While the world slowly forgets the disaster in Haiti, just like the world, in a few weeks forgot what happened after the Tsunami or Hurricane Katrina, people are still suffering and picking up the pieces of their lives in Haiti. Now I am glad fundraisers are still taking place and aide is still going to help relieve the disaster in Haiti, but what are we to make of all of these natural disasters?
Here is a brief quote that might shed light on that question. It is from Erwin Lutzer’s Where Was God?: Answers to Tough Questions about God and Natural Disasters
Whenever tragedy strikes we have a tendency to interpret it in light of what we believe God is trying to say. Back in 2004, some Muslims believed that Allah struck Southeast Asia with a tsunami at Christmastime because the season is so filled with immorality, abomination, alcohol, and the like.
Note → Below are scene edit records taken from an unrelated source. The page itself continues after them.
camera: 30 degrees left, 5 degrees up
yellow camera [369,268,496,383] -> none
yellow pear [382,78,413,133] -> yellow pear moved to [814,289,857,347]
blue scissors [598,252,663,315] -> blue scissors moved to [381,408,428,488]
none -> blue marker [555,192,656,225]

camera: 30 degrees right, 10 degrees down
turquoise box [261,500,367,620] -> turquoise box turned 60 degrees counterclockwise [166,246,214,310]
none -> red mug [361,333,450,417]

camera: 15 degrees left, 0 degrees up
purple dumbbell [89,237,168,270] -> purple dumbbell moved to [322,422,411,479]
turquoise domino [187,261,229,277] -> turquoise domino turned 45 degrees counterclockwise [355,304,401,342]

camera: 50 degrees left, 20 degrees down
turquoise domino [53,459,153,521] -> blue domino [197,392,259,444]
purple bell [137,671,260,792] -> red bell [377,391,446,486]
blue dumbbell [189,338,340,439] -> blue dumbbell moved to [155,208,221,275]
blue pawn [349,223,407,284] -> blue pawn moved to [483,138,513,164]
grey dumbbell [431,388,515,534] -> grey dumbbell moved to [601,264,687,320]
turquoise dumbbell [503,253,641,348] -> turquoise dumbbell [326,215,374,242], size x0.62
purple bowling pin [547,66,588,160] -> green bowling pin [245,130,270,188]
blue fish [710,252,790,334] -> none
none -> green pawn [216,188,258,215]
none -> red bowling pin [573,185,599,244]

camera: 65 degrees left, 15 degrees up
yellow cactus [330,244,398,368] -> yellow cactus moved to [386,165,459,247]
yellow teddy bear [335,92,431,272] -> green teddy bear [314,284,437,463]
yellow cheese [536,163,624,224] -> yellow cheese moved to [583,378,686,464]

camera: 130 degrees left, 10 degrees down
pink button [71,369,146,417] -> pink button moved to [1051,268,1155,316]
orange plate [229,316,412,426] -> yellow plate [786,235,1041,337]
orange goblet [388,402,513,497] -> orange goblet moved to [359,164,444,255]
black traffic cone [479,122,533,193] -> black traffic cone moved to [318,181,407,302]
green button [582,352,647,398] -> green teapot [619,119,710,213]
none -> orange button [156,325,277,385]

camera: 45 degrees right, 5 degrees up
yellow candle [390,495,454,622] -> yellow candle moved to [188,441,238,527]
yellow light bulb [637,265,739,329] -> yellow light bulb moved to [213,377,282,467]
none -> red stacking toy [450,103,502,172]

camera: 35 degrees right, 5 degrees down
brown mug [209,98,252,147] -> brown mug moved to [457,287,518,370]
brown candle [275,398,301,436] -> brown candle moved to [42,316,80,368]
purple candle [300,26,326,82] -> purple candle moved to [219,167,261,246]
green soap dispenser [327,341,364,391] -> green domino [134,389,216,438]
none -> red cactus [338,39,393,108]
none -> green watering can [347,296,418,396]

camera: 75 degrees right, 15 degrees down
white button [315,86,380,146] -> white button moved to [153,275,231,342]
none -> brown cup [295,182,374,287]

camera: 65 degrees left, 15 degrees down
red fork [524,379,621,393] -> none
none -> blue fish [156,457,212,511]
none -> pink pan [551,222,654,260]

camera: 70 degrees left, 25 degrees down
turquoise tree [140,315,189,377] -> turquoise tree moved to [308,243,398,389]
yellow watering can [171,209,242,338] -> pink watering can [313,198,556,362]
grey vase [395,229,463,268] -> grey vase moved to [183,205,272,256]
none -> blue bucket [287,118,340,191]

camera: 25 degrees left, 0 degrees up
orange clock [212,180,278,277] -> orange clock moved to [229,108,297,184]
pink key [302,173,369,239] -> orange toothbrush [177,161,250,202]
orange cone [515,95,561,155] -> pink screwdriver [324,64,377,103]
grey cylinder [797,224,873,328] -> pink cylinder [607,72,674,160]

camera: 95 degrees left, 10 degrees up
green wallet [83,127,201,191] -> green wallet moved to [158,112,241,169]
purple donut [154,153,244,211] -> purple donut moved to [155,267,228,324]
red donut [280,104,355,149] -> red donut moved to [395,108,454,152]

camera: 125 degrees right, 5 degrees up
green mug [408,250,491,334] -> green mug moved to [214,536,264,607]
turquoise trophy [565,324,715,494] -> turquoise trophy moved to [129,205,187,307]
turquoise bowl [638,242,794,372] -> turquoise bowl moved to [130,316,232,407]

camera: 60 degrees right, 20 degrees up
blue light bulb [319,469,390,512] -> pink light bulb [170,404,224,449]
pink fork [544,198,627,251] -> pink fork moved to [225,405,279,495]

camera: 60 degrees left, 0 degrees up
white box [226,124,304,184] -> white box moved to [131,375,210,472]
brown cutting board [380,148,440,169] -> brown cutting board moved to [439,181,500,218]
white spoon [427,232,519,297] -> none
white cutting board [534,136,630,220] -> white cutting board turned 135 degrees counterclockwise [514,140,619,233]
And following Katrina, some Muslims opined that Allah was heaping vengeance on the United States for the war in Iraq.
On the other hand, a Christians reporter in Israel said that he saw a parallel between the Jewish settlers being forced out of the Gaza strip and the people being forced out of New Orleans. His implication was that Katrina was a judgment from God for America’s support of Israel’s decision to vacate parts of the land in favor of the Palestinians. In a further display of supposed insight, Pat Robertson suggested that the stroke that ended Ariel Sharon’s rule in Israel was God’s judgment for having divided “God’s land.”…
Clearly, people see in natural disasters exactly what they want to see. I’m reminded of the remark, “We know that we have created God in our own image when we are convinced that He hates all the same people we do.” Disasters often become a mirror in which our own convictions and wishes are reflected.
All of this is a warning that we must be careful about what we say about such tragedies. If we say too much, we may err, thinking we can read the fine print of God’s purposes. But if we say nothing, we give the impression that there is no message we can learn from calamities.
Now none of us can control natural disasters, but we can control our response to them. Take some time to re-read the last two paragraphs of the quote and reflect on those words.